React · Redux · Redux-Saga · MUI · Node.js · Puppeteer · EJS · 2021 · live
Daffodil Software · Nov 2021 – Apr 2022
MayaMD was my first full-time gig out of school — a personalized public-health management platform. I joined as a fresher, was dropped straight into a healthcare product, and had to absorb a lot in a hurry. Looking back, it's the project that taught me how to ship inside a real codebase with a real review process.
what I worked on
- UI work alongside cross-functional teams — translated advanced design and product requirements into React components, improving user experience and interface functionality on top of an existing system.

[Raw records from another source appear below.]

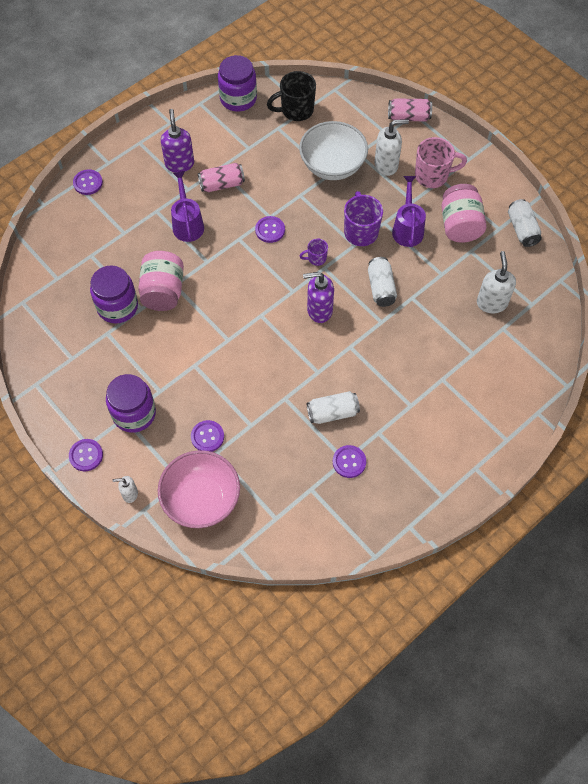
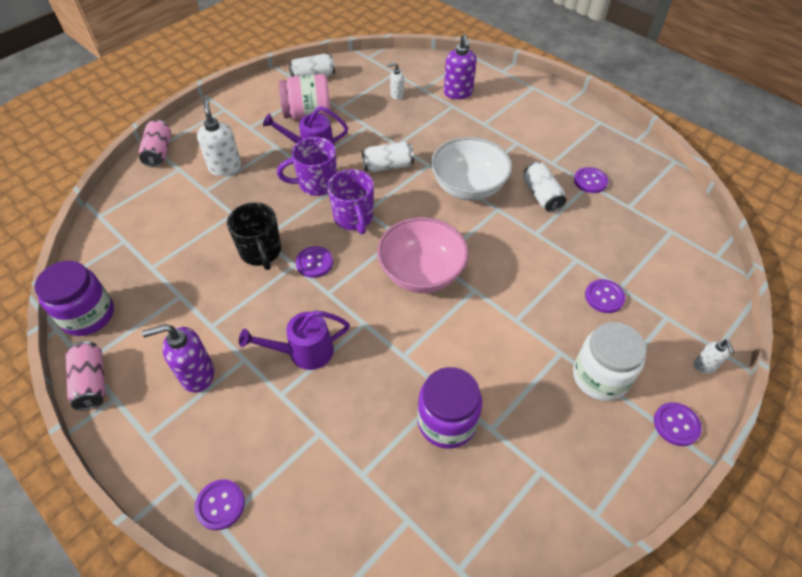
camera: 95 degrees left, 10 degrees down
purple jar [106,374,156,433] -> white jar [573,322,647,401]
pink jar [138,251,184,311] -> none
pink bowl [158,450,240,528] -> pink bowl moved to [377,217,469,293]
pink can [198,163,245,192] -> pink can moved to [65,341,106,411]
black mug [267,71,316,121] -> black mug moved to [227,202,281,270]
white bowl [299,121,368,180] -> white bowl moved to [431,137,512,201]
purple mug [300,239,328,266] -> purple mug [327,169,374,234], size x1.89
purple soap dispenser [303,272,334,323] -> purple soap dispenser moved to [444,34,477,100]
pink mug [415,137,467,188] -> none
white soap dispenser [477,251,516,314] -> white soap dispenser [387,62,404,100], size x0.56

- Third-party lab API integrations that enhanced data interoperability and streamlined diagnostic workflows. The same problem space I'd hit again in HIMS Agroha later.
- Built and deployed API endpoints — first real exposure to writing the backend half of the features I owned.
- PDF generation pipeline using Puppeteer + EJS — automated document creation for reports and patient-facing artefacts.
what stuck with me
- The first job teaches you the shape of professional software — review cycles, branch hygiene, what production logging really looks like. The specific tech stack matters less.
- Healthcare APIs are the kind of thing where small bugs become very real problems quickly. I learned to read API specs three times before writing the integration once.
- Redux-Saga is great when you stop fighting it and start trusting the side-effect tree.
what I'd do differently
- I'd ask more questions, earlier. I treated "I don't know what this means" as a personal gap to fix on my own time. It would have been faster — and better for the product — to ask the BA in week one.
- I'd push back on pure-implementation scope and ask "why this decision?" more. I shipped what was asked. I should have, sometimes, made the case for shipping something better.